②表情や行動と同時に心拍数を参照できる映像の作成

 ウェアラブルデバイスで測定されたデータを専用のカメラと動画編集ソフトを用いて映像の中に表示されるように編集しました。支援者の関わり、本人の表情や行動と一緒に心拍反応を見ることで、本人の心理的な緊張・興奮状態の変化や支援者のかかわりの影響を推測することができます。下図は編集された映像の一部です。

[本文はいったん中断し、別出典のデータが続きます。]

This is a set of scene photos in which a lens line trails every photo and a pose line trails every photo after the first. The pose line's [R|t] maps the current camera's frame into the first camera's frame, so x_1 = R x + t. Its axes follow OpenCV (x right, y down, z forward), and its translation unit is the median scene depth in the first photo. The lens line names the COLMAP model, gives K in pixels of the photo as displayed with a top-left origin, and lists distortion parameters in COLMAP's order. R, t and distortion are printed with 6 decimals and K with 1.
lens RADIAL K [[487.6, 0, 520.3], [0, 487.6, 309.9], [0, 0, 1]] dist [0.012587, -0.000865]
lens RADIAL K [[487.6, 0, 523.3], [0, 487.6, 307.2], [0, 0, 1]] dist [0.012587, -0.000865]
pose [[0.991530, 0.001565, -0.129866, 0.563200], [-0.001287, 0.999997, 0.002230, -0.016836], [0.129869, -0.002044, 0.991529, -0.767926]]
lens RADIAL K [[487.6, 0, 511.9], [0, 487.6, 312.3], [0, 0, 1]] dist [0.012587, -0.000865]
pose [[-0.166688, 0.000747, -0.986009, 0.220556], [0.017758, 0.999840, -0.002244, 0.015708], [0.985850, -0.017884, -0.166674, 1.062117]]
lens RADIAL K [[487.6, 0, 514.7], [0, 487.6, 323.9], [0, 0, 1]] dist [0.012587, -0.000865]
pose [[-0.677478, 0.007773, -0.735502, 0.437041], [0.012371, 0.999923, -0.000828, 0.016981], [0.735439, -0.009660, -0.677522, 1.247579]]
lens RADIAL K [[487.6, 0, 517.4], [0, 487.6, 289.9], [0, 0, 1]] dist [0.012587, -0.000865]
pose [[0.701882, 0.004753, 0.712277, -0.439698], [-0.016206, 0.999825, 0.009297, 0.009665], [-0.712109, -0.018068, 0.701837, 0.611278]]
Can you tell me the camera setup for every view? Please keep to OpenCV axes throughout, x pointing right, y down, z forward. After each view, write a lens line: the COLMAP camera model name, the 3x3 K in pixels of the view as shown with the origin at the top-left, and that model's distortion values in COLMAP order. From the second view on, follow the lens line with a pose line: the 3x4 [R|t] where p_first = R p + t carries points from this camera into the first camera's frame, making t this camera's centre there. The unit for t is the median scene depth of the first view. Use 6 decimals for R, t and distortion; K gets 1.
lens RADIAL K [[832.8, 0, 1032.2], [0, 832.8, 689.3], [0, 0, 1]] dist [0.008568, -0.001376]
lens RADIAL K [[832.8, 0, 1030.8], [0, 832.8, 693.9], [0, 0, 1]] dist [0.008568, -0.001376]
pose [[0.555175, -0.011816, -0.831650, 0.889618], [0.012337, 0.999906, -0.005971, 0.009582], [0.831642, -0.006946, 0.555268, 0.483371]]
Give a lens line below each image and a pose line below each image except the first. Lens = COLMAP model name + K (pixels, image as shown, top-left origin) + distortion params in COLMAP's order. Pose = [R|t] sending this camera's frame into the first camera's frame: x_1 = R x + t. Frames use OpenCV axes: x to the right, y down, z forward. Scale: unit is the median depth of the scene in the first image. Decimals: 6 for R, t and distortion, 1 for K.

 今後は、心理状態を客観的に捉えつつ、関わり方の振り返りや、教育効果の検証に使用する予定です。

考察

 デバイスとアプリケーションによって各種の生体情報が可視化され、これまで保護者は感じ取っていたものの客観的に知ることができなかった活動量・睡眠・ストレスの状態などが共有できる可能性があることが見えてきました。一方で、デバイスを日常的に着けることについては、かぶれが生じる場合や、手首に慣れない物を着けることへの不安が生じる場合を想定して導入・フォローする必要があります。加えて、本人は強い不安を示して対象とはならなかったが、心理状態などを知りたいという保護者のニーズもあるため、本人に不安のない多様な型のデバイスを検討していきたいと考えています。

 最後に、本研究の中で作成した心拍数が表示される映像は、障害児・者へのかかわりの検討や、教育効果などを評価する上で効果的ではないかと考えています。今後、実践の検討や評価における効果的な活用について検討していきます。

附記

 本研究はJSPS科研費19K14321の助成を受けて実施されたものです。